Unpacking the body on a chip: micro-physical systems
A similar story plays out with monolayer monocultures of immortal or primary cell lines – they’re just not enough to account for human safety.
Years of workshops and conferences led the research community to start looking at ways to eventually replace the animal models that are currently used for hazard identification, risk assessment and drug evaluation.
Enter micro-physical systems (MPS). These systems are made of 2D or 3D cellular constructs from human
tissues or organs, that then recreate their structures and functions. These systems allow researchers to test possible effects of different substances across the entire body before involving human participants. These have a great potential to speed up the drug testing and approval process, meaning health professionals can get safer treatments to patients faster and more efficiently.
How Do they work?
Researchers often call MPS the ‘human body on a chip’ since they can mimic complex biological functions of specific organs on such a small surface.
First, plastic cavities the size of a USB are lined with stem cells and a circuit to mimic the
mechanisms of an organ. The cavities that now contain living tissue derived from human primary and induced stem cells can be used to create 3D tissue ‘organoids’ resembling miniature human organs. These 2D or 3D cellular constructs are adapted to mimic the microenvironment and heterogeneity of their native environment as much as possible.

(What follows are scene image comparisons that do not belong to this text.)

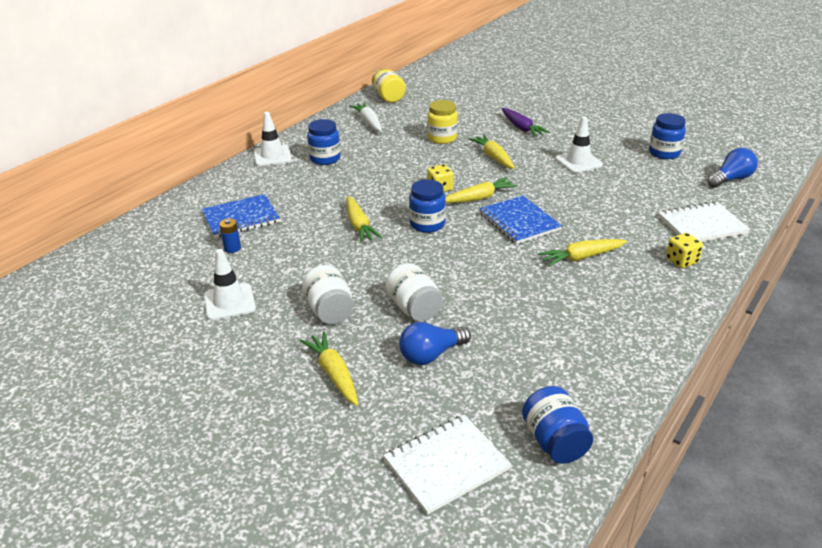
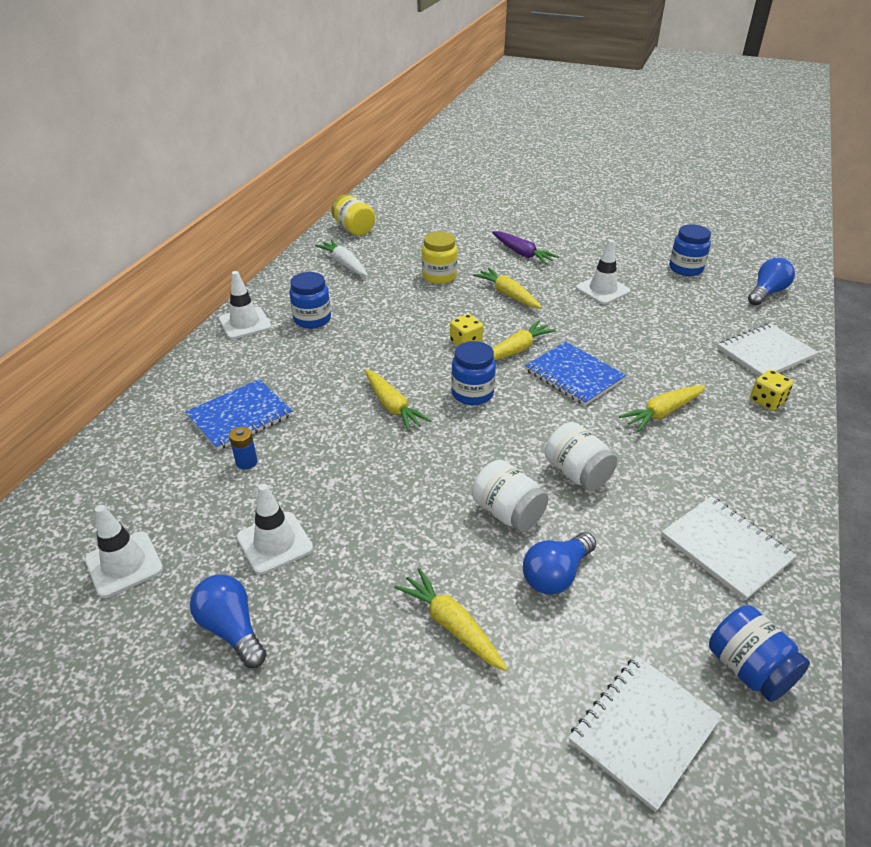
camera: 15 degrees left, 5 degrees up
white jar [302,265,354,324] -> white jar moved to [545,422,617,491]
none -> white traffic cone [85,505,163,598]
none -> blue light bulb [190,574,267,668]
none -> white notebook [662,496,797,600]

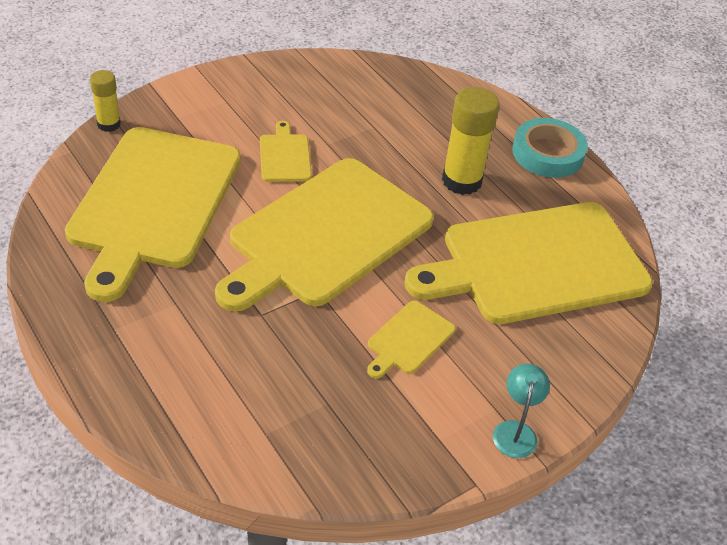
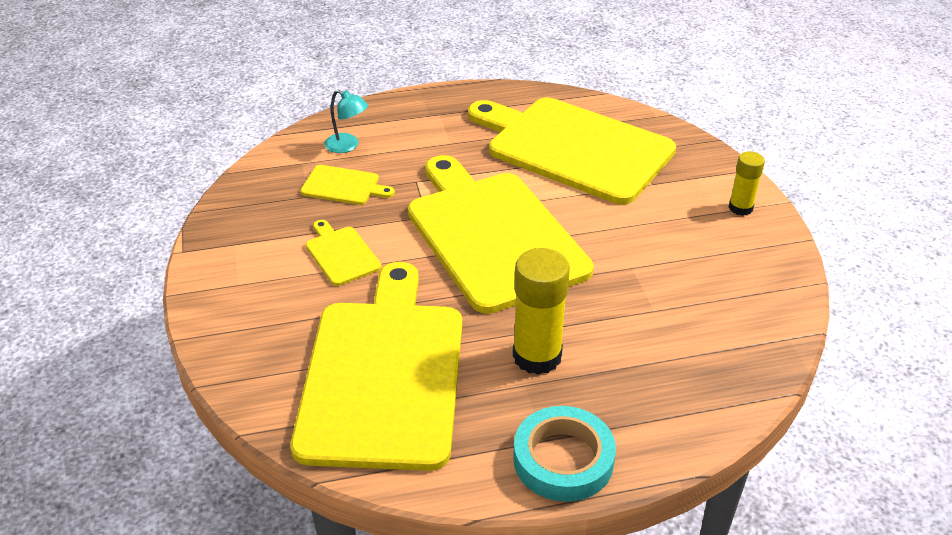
camera: 115 degrees right, 5 degrees down
yellow glue stick [90,70,121,132] -> yellow glue stick moved to [729,151,765,216]
yellow cutting board [260,121,312,182] -> yellow cutting board moved to [301,165,395,205]
turquoise lamp [493,364,550,458] -> turquoise lamp moved to [325,90,368,153]

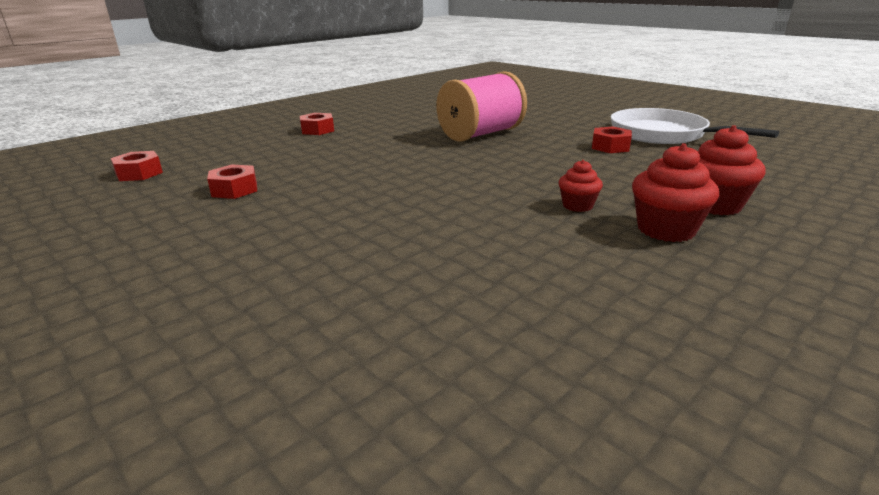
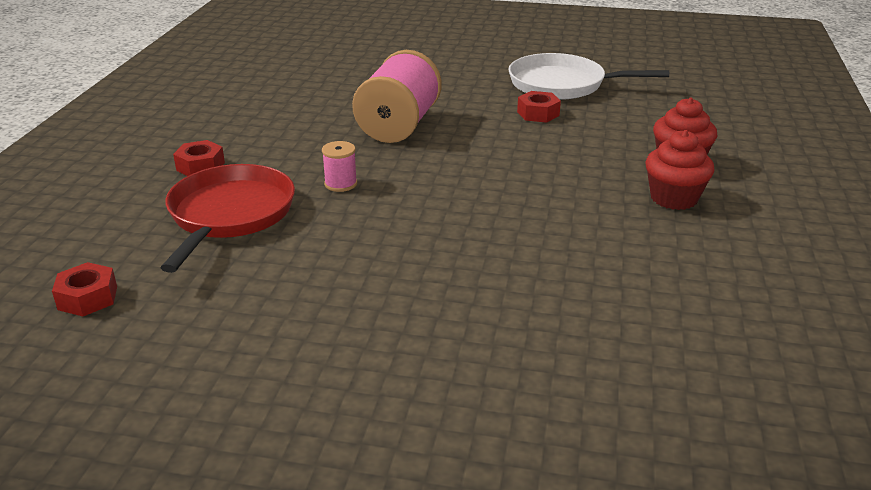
camera: 35 degrees left, 5 degrees up
red nut [207,164,257,199] -> none
red cupcake [559,160,603,212] -> none
none -> red pan [161,164,295,273]
none -> pink spool [322,141,357,192]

The conditions in each cell can also be altered to grow different cell types, or recreate environments in the body. For example, fluid flows through the channels and tissues to replicate cellular functions and interactions. The chip also has electrodes and electrical connectors to stimulate muscle cell contraction. This intricate yet amazing system has the potential to mimic several organs on one chip.
Together, these systems provide a human cell-based platform to support studies investigating tissue function, for example the effects of toxicants/pathogens. Drug safety and toxicity can also be evaluated on more than one organ.
This uncovers a huge scientific milestone that was not previously possible without live animals. In recognition of this, MPS was named as one of 2016’s top 10 emerging technologies by the World Economic Forum.
So why do pharma labs not have cabinets full of MPS chips? Unfortunately the cell’s size, efficiency, and cell quantity still pose big challenges.
The device’s small size and complexity of biology mean that it needs small, controlled fluids to ensure reliable results. The relatively small amount of cells in each MPS also makes analysis challenging, since small volumes are produced. Strong quantitative information needs to be extracted for findings to be applicable in drug testing. The heterogenous 3D tissue constructs also need to be maintained with the correct functional scaling and control over the integrated organs. Right now, it’s just not easy to do in a cost-efficient and time-efficient way.
MPS models also need to meet a minimum criterion, be robust and reproducible. Again, this presents its own challenges as experimental design must be considered. Complex models may be more physiologically relevant, but difficult to reproduce. This could potentially affect the workflow and accuracy in pharma labs.
Finally, enough quality primary human cells need to be obtained. This can be particularly challenging if the
system was to contain multiple cell types and represent an immune component. If this was the case, specific donor-matched cells would be needed, and it would take a long time to attain enough. Adapting and optimising micro-physiological systems is a time-consuming process.
For now MPS development is an upfront investment in R&D. Most approaches are still exploratory, and require attention before they are suitable for market use. It is predicted that in the next five years fully developed micro-physiological systems have the potential to reduce R&D cost significantly.
The medical science community needs to work together to find appropriate ways to standardise models in an efficient manner; to reduce overall R&D cost and address clinical challenges efficiently.
To sum up, relevant strong micro-physiological models will improve R&D efficiency and reduce drug attrition. Micro-physiological systems show great promise once fully developed. Like most medical devices, the models are challenging and present many obstacles.
As the system is small and intricate, it takes longer for the models to be optimised. Initially the availability of MPS models for drug assessment will improve human safety whilst keeping controversies at bay.
By establishing sustainable MPS banks, relevant quantitative data can be reproduced and applied to various studies. The life sciences community need to collaborate and communicate with each other to generate quality systems efficiently.